WORK TO BE COMPLETED:
The lines to find are those in the entries that hold the word "object"; copy every one of them.

(SUPPLIED RECORDS begins)

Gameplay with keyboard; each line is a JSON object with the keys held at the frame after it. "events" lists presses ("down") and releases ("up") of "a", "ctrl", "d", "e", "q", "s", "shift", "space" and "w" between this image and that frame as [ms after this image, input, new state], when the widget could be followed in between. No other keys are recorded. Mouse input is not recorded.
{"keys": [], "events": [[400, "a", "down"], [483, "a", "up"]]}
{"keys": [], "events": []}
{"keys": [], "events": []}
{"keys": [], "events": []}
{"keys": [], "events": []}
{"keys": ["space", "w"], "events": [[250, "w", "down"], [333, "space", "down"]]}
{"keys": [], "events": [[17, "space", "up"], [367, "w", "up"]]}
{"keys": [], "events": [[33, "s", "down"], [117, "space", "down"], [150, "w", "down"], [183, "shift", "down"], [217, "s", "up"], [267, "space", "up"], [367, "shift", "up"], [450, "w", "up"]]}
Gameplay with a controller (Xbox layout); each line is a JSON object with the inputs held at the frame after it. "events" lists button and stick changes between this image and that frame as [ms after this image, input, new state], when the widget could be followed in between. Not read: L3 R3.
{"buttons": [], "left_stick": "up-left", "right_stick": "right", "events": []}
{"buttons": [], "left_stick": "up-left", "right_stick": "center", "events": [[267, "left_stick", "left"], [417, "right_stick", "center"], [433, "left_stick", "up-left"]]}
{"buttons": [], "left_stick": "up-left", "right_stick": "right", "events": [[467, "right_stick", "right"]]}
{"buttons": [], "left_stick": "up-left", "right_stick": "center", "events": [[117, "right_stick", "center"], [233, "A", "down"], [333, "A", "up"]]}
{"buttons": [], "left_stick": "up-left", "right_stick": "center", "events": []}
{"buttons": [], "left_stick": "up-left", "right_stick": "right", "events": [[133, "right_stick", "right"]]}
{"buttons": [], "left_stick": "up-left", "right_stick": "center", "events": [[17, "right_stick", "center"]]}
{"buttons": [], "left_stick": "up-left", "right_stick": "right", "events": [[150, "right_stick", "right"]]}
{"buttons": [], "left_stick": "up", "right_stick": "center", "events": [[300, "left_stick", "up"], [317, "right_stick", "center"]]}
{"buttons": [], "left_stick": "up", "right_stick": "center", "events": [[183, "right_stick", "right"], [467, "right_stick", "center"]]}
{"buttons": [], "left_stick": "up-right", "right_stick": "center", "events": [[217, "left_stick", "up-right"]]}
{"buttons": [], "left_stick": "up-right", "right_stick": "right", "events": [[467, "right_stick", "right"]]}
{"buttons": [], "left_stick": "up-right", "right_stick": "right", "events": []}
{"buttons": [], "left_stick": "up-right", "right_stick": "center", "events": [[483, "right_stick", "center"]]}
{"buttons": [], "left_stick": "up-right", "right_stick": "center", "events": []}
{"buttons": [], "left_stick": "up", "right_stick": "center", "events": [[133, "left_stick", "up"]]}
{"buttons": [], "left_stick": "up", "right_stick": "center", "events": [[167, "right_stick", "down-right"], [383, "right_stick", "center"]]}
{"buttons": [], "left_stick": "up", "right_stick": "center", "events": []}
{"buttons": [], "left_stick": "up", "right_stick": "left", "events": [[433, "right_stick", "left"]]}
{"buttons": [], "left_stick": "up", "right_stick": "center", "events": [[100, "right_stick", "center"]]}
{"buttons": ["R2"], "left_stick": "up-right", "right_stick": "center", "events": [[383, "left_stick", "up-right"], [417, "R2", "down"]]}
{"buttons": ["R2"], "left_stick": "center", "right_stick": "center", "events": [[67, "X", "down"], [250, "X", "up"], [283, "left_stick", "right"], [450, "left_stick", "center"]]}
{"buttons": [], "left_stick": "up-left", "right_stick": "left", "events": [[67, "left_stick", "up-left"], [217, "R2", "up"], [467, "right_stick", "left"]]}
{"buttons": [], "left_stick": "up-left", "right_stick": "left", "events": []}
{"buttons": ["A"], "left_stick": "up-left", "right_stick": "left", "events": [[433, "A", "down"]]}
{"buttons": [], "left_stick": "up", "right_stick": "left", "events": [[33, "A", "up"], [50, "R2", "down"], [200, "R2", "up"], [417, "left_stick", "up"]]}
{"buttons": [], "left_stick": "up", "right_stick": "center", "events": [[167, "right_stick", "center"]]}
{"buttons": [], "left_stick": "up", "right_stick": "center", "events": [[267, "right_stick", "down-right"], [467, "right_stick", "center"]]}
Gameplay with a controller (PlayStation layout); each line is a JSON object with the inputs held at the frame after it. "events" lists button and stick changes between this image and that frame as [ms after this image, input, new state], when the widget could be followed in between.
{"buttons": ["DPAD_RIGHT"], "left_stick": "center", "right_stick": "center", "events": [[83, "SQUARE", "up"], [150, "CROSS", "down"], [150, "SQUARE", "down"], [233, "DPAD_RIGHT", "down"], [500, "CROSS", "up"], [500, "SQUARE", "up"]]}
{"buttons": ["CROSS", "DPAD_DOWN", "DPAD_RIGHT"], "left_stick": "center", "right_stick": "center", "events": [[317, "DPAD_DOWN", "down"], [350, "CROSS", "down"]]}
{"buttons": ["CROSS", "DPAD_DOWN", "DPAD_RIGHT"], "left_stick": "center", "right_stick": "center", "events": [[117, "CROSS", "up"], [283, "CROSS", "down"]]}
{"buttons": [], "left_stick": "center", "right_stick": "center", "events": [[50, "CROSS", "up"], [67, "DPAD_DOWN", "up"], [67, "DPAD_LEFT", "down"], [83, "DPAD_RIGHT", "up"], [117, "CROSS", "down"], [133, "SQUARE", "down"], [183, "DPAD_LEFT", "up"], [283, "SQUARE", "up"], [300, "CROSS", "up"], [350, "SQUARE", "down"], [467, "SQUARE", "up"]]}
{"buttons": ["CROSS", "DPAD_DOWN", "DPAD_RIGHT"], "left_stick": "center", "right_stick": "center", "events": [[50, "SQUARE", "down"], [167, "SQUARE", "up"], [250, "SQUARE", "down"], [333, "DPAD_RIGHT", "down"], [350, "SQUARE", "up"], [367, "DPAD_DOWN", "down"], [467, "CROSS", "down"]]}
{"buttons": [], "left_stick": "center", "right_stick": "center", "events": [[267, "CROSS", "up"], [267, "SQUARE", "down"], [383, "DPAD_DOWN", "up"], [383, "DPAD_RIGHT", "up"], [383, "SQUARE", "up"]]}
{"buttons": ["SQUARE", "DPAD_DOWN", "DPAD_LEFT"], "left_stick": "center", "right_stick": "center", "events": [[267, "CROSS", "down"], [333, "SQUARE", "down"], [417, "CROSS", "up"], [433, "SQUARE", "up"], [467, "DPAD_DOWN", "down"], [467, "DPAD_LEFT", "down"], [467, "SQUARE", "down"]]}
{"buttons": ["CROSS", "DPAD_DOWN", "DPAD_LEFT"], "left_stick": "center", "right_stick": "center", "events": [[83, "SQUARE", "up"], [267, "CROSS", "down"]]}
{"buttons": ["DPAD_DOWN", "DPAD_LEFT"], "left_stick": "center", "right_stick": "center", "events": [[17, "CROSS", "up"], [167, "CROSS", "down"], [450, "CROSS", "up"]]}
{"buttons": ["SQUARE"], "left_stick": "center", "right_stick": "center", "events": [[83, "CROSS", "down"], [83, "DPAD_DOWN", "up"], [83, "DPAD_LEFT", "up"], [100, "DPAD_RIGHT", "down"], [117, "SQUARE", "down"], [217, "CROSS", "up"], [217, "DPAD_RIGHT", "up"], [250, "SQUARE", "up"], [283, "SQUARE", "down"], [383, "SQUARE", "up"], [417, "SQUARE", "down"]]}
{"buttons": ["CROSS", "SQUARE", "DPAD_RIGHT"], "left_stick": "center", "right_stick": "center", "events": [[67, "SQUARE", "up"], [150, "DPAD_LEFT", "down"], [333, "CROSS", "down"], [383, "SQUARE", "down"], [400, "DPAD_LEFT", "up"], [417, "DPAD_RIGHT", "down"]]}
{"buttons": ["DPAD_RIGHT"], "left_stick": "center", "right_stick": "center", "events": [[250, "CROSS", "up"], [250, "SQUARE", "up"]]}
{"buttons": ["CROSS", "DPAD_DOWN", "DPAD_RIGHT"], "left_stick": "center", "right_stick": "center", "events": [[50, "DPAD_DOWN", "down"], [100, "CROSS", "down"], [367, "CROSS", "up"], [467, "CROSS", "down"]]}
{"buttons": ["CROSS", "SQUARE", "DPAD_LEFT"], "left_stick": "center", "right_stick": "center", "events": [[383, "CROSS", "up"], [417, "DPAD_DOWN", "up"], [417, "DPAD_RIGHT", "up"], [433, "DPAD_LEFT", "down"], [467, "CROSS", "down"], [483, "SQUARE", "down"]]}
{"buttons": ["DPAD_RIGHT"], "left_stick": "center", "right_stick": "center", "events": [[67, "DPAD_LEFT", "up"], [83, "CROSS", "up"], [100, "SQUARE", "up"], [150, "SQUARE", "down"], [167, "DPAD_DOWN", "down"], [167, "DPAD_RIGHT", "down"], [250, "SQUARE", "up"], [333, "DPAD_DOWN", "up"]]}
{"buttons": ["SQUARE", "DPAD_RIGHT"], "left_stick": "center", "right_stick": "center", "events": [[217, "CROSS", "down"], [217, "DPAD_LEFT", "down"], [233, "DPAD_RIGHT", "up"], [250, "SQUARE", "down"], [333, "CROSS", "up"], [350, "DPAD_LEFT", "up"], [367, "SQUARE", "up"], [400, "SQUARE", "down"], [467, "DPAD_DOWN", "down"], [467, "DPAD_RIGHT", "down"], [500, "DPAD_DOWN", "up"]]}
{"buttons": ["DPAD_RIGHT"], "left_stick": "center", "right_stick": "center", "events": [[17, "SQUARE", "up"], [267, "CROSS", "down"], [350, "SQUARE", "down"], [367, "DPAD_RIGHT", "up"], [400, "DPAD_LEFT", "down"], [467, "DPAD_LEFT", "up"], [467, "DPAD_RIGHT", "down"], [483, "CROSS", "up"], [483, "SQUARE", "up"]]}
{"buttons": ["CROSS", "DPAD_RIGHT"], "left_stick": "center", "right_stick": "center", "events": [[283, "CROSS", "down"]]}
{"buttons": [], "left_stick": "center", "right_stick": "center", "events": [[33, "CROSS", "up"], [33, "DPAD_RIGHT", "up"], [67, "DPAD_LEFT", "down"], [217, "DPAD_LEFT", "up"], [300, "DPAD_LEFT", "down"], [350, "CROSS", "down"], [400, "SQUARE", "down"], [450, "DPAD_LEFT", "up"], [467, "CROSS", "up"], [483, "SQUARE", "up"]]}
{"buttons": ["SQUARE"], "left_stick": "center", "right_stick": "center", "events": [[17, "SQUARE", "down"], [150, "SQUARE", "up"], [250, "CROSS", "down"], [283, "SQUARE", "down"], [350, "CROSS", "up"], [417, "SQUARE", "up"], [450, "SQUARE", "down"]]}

(SUPPLIED RECORDS ends)

FINAL ANSWER:
Gameplay with keyboard; each line is a JSON object with the keys held at the frame after it. "events" lists presses ("down") and releases ("up") of "a", "ctrl", "d", "e", "q", "s", "shift", "space" and "w" between this image and that frame as [ms after this image, input, new state], when the widget could be followed in between. No other keys are recorded. Mouse input is not recorded.
Gameplay with a controller (Xbox layout); each line is a JSON object with the inputs held at the frame after it. "events" lists button and stick changes between this image and that frame as [ms after this image, input, new state], when the widget could be followed in between. Not read: L3 R3.
Gameplay with a controller (PlayStation layout); each line is a JSON object with the inputs held at the frame after it. "events" lists button and stick changes between this image and that frame as [ms after this image, input, new state], when the widget could be followed in between.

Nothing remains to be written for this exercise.